Note: For routine culturing of our hNSPCs, we change 50-100% of the media every other day and usually passage them 1:2 once a week. The culture media contains 20% BIT-9500, 1X antibiotic/antimycotic, and growth factors (EGF, FGF, and PDGF each at 40 ng/ml) in DMEM:F12 base media.

Preparing the Coated Flask and Dissociating the Cells

• To prepare new flasks for the passaged cells, coat T25 flasks with 10 µg/ml human fibronectin in EMEM for 4 hours, or overnight, in a 37°C tissue culture incubator. Right before passaging the cells, remove the fibronectin solution and rinse the flasks with PBS.

• Transfer the old "conditioned" media from the cells to be passaged to the new fibronectin-coated flasks (such that half the final volume of media for each flask will be the "conditioned" media). These culturing conditions help keep these cells in their undifferentiated state.

• Once all of the media is removed from the cells to be passaged, rinse the cells once with PBS. Take care to not dry out the cells.
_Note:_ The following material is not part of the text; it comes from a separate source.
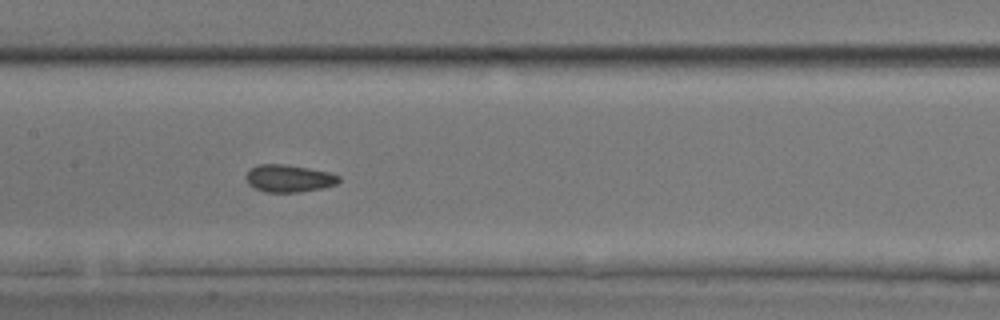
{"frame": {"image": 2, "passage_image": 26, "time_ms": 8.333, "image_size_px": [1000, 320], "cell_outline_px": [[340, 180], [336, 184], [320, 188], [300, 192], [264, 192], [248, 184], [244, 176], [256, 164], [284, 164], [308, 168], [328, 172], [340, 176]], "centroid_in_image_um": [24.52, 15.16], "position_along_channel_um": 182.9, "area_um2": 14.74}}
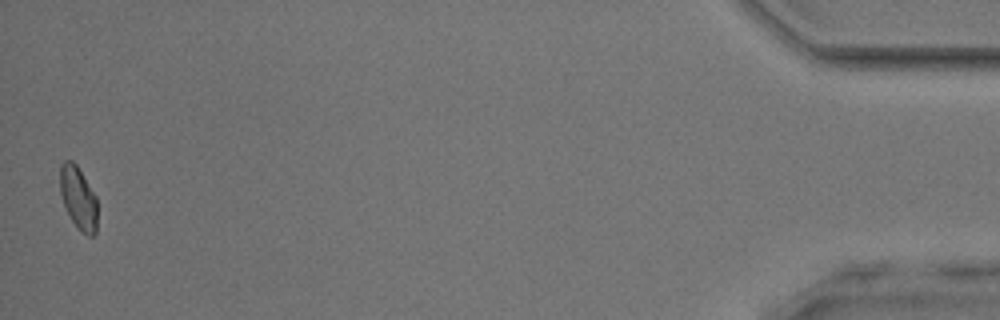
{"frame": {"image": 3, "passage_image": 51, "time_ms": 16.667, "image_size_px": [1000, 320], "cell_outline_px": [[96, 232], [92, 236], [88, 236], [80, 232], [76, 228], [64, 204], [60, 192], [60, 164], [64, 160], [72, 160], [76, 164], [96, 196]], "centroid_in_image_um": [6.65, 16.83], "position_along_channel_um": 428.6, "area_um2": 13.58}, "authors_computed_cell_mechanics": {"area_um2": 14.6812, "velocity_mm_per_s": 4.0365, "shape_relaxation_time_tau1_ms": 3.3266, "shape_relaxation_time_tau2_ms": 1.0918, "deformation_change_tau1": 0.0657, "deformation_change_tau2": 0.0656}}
• Add Cell Dissociation Buffer (CDB) directly onto the cells (1.0-1.5 ml for a T25 flask). Incubate cells in the buffer for about 5 minutes at room temperature. Gently tapping the flask will help speed up cell detachment.

Centrifuging, Resuspending, and Plating Cells

• Add serum-containing media (DMEM:F12 with 10% heat-inactivated fetal bovine serum) (use ~3X the volume of CDB) to the flask with detached cells. Remove the media and cells to a 15 ml conical tube. Use a small volume of fresh serum-containing media to rinse the flask and recover residual cells.
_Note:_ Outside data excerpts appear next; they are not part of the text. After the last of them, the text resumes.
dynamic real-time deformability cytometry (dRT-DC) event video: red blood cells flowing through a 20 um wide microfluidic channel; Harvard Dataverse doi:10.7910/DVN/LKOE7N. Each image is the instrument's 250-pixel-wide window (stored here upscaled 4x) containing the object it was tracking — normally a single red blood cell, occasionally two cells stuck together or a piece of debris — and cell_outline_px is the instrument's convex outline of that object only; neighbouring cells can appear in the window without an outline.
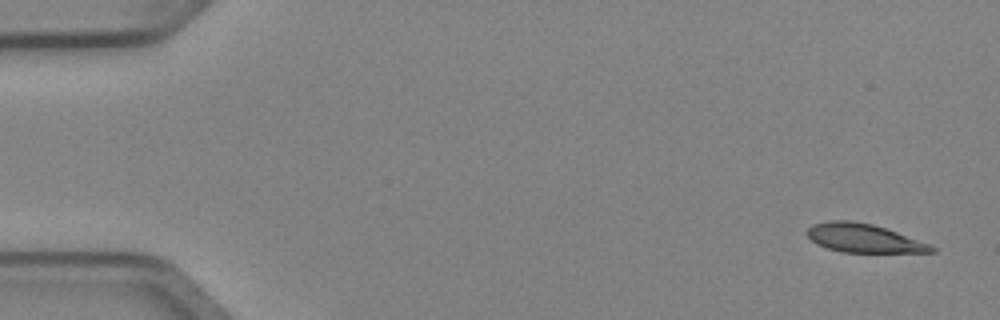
{"species": "Egyptian fruit bat (a non-hibernating species)", "species_latin": "Rousettus aegyptiacus", "temperature_condition": "cold", "stored_images_in_passage": 6, "camera_frame_rate_fps": 3000, "um_per_image_px": 0.085, "animal": {"sex": "female"}, "frame": {"image": 1, "passage_image": 1, "time_ms": 0.0, "image_size_px": [1000, 320], "cell_outline_px": [[936, 252], [840, 252], [816, 244], [804, 232], [812, 224], [828, 220], [852, 220], [872, 224], [896, 232], [928, 244], [936, 248]], "centroid_in_image_um": [73.33, 20.23], "position_along_channel_um": 11.7, "area_um2": 20.58}}
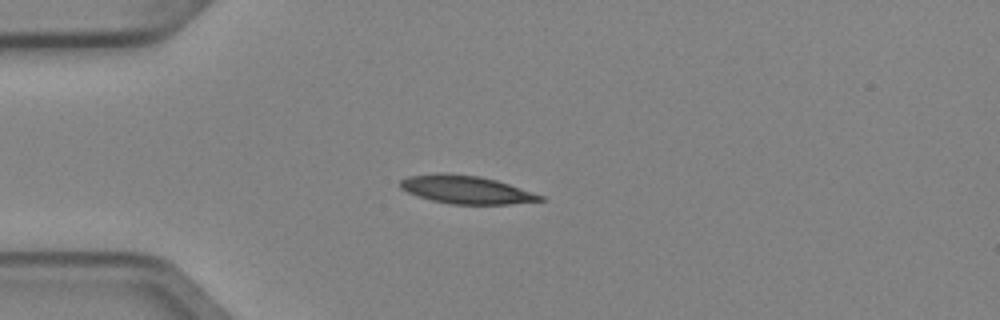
{"frame": {"image": 2, "passage_image": 4, "time_ms": 1.0, "image_size_px": [1000, 320], "cell_outline_px": [[544, 200], [508, 204], [452, 204], [432, 200], [408, 192], [400, 188], [400, 180], [408, 176], [480, 176], [496, 180], [544, 196]], "centroid_in_image_um": [39.69, 16.17], "position_along_channel_um": 45.3, "area_um2": 21.62}}
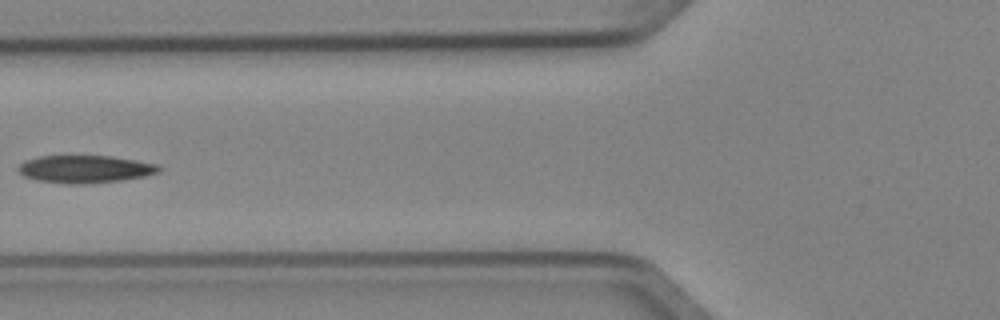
{"frame": {"image": 3, "passage_image": 6, "time_ms": 1.667, "image_size_px": [1000, 320], "cell_outline_px": [[164, 168], [160, 172], [144, 176], [120, 180], [84, 184], [68, 184], [36, 180], [24, 176], [16, 168], [24, 160], [36, 156], [112, 156], [160, 164]], "centroid_in_image_um": [7.25, 14.36], "position_along_channel_um": 118.6, "area_um2": 22.83}}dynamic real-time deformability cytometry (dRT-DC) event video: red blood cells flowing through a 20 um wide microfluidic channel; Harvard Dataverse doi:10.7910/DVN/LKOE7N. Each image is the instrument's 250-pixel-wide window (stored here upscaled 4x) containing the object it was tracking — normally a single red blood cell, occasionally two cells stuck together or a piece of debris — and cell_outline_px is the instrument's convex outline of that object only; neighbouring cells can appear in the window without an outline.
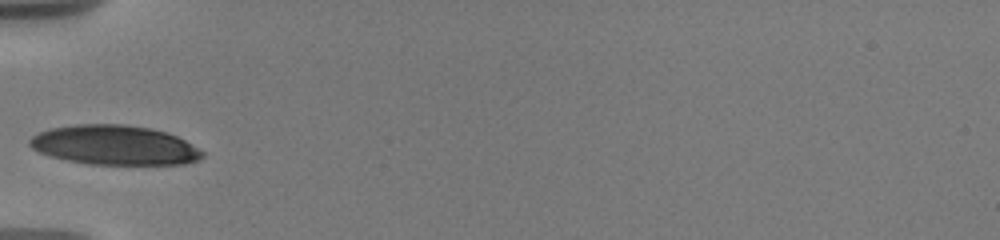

• Centrifuge the media and cells at 1000 rpm (~200xg) for 5 minutes.

• Suction off the serum-containing media and resuspend the cells in fresh culture media, pipetting up and down to make a homogeneous cell suspension.
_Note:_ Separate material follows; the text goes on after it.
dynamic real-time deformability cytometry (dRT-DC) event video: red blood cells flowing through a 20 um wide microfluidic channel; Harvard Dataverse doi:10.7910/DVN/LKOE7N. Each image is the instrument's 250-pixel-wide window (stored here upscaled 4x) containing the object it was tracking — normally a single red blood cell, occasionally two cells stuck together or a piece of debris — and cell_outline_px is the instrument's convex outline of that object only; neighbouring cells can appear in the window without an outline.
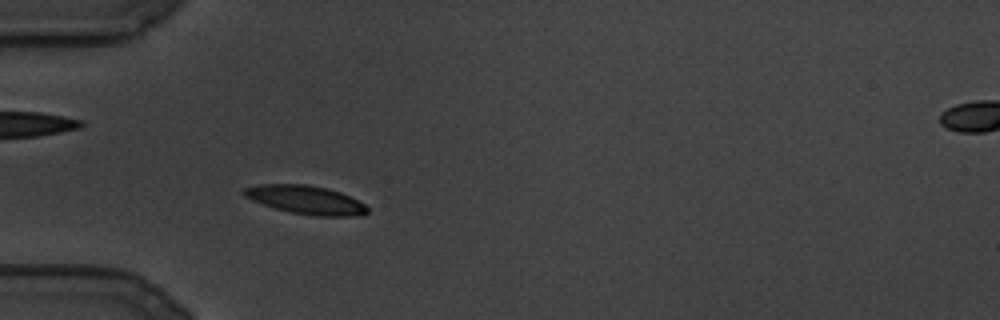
{"species": "common noctule bat (a hibernating species)", "species_latin": "Nyctalus noctula", "temperature_condition": "cold", "stored_images_in_passage": 31, "camera_frame_rate_fps": 3000, "um_per_image_px": 0.085, "animal": {"sex": "male", "body_mass_g": 19.5, "forearm_length_mm": 54.6}, "frame": {"image": 1, "passage_image": 5, "time_ms": 1.333, "image_size_px": [1000, 320], "cell_outline_px": [[368, 212], [364, 216], [316, 216], [292, 212], [276, 208], [252, 200], [244, 196], [240, 192], [244, 188], [260, 184], [308, 184], [340, 192], [364, 204], [368, 208]], "centroid_in_image_um": [25.99, 16.98], "position_along_channel_um": 59.0, "area_um2": 20.35}}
• Transfer half of the resuspended cells into each new flask for a 1:2 split. Note the new passage number on the flask.

Discussion

We have found that this protocol provides reliable cultures of hNSPCs. One critical factor for our cells is that they need to be kept as fairly dense cultures and cannot be passaged to the point that the cells are sparse. In our hands, sparse cultures grow very slowly or completely cease dividing. For this reason, we usually split our cultures 1:2 or 1:3 when a culture is extremely dense. Coating the surface of a culture dish with fibronectin is important since it promotes good cell attachment and migration, but, unlike laminin, it also permits the use of Cell Dissociation Buffer (CDB) to detach cells. Cell attachment to laminin is too strong and requires the use of a proteolytic enzyme (e.g. trypsin) for cell detachment. Non-enzymatic CDB is preferred to trypsin since proteolytic cleavage of cell surface proteins may lead to morphological changes in hNSPCs over time. Also, culturing hNSCPs in conditioned media helps maintain these cells in their undifferentiated state.